Even those Iraqis sympathetic to the insurgency did not single out either the occupation or the terrorists as the main source of Iraq’s current woes and cared as much about democratic construction as ending the occupation. There was, though, a link between the two: the occupation is an obstacle to the building of legitimate public institutions which in turn is a precondition for independence. As one participant put it, nation-building requires “moral autonomy”.

But how to end the occupation? A few favoured immediate withdrawal, but most were concerned that it should not end before there is a legitimate Iraqi authority with unified security forces.

On openDemocracy, Mary Kaldor and Yahia Said of the LSE’s Centre for the Study of Global Governance analyse insurgency and civic activism in Iraq:

Mary Kaldor & Yahia Said, “Return to Iraq” (May 2004)

Yahia Said, “An Iraqi’s impressions” (May 2004)

Mary Kaldor, “How to free hostages: war, negotiation, or law-enforcement?” (September 2004)

Yahia Said, “Iraq’s tightrope walk” (November 2004)

The meeting revealed the size of the gap between Iraqis and the rest of the Arab world. In Egypt, the United States invasion is compared to the Mongol/Tartar rout of Baghdad in 1258 that ended the Arab golden age; Iraqis, despite everything, view the fall of Saddam’s regime on 9 April 2003 as a beginning not an end.

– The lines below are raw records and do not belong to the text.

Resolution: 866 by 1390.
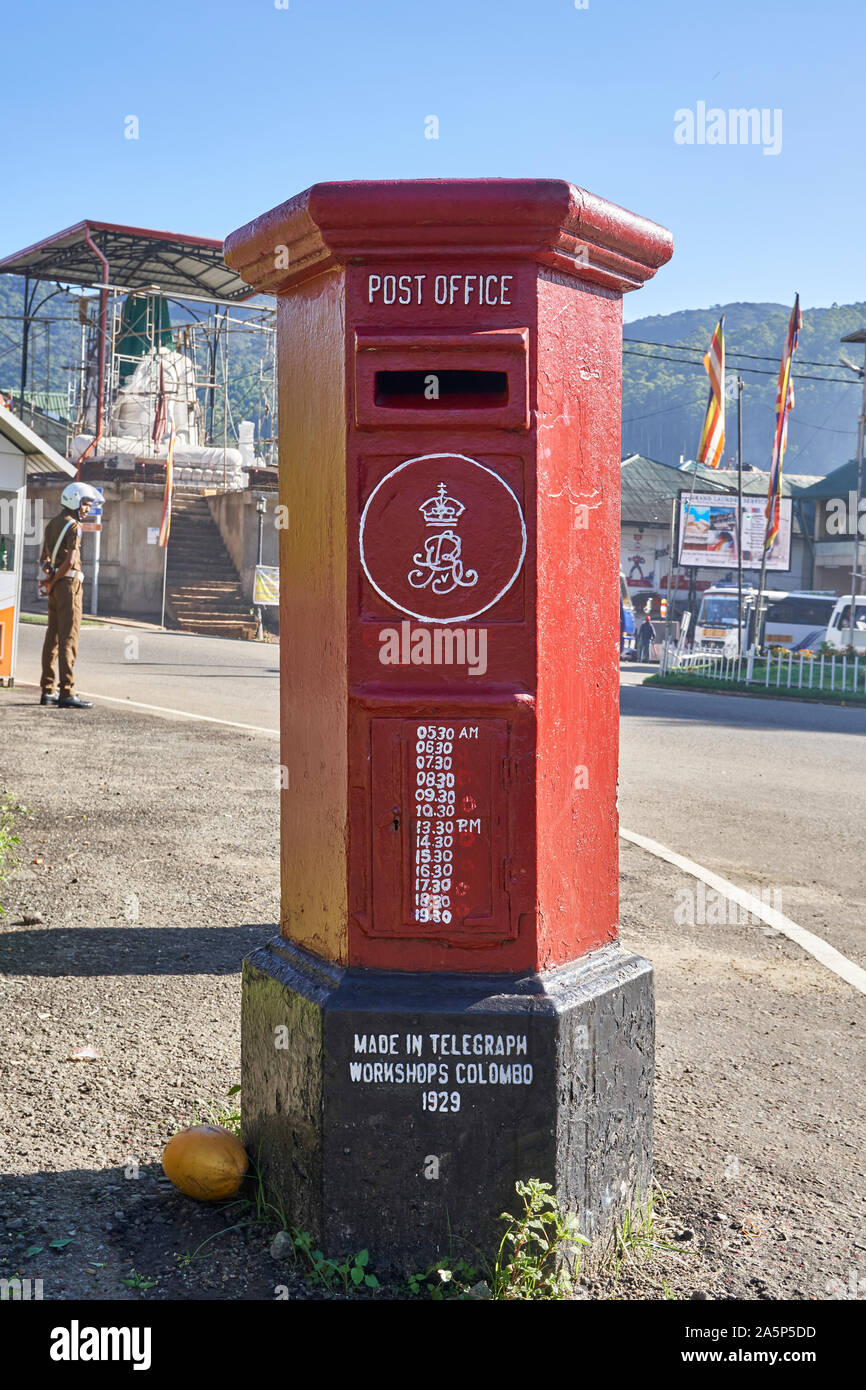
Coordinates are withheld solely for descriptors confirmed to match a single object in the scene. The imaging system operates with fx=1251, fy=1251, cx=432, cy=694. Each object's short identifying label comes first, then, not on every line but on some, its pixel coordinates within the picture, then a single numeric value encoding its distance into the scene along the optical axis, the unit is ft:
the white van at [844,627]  95.86
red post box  8.55
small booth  46.44
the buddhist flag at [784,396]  84.69
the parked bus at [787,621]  119.55
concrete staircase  101.30
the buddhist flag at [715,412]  83.51
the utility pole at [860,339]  107.24
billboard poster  156.56
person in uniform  39.55
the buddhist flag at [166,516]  93.25
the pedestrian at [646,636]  124.77
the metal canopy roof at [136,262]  114.93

This suggests that the Arabs see the key priority as ending the occupation while the Iraqis see it as building democracy. Can these goals be combined?

There is a similar gap in the western debate. The peace movement wants to end the occupation and argues that the elections were manipulated by the US. George W Bush and Tony Blair claim the elections vindicated the war. In fact, the elections were a victory for the Iraqis’ independence and democracy: it was the Iraqis who called for the elections and went out to vote.

But if democracy is to flourish it needs statesmen and stateswomen who can rise above narrowly defined ethnic, sectarian and party political interests and show a genuine concern for the public good. The meeting resolved to establish a civic forum to bring together people with no ambitions for political power to discuss such issues as the constitution or the management of oil from the perspective of the wider public interest. Such a body would hold politicians to account but would also offer them new creative ideas for solving Iraq’s myriad problems. If the peace movement as well as civil society in neighbouring states were ready to get behind this initiative, then the quest for Iraqi democracy could be freed from the baggage of the rest of the world’s geopolitical obsessions.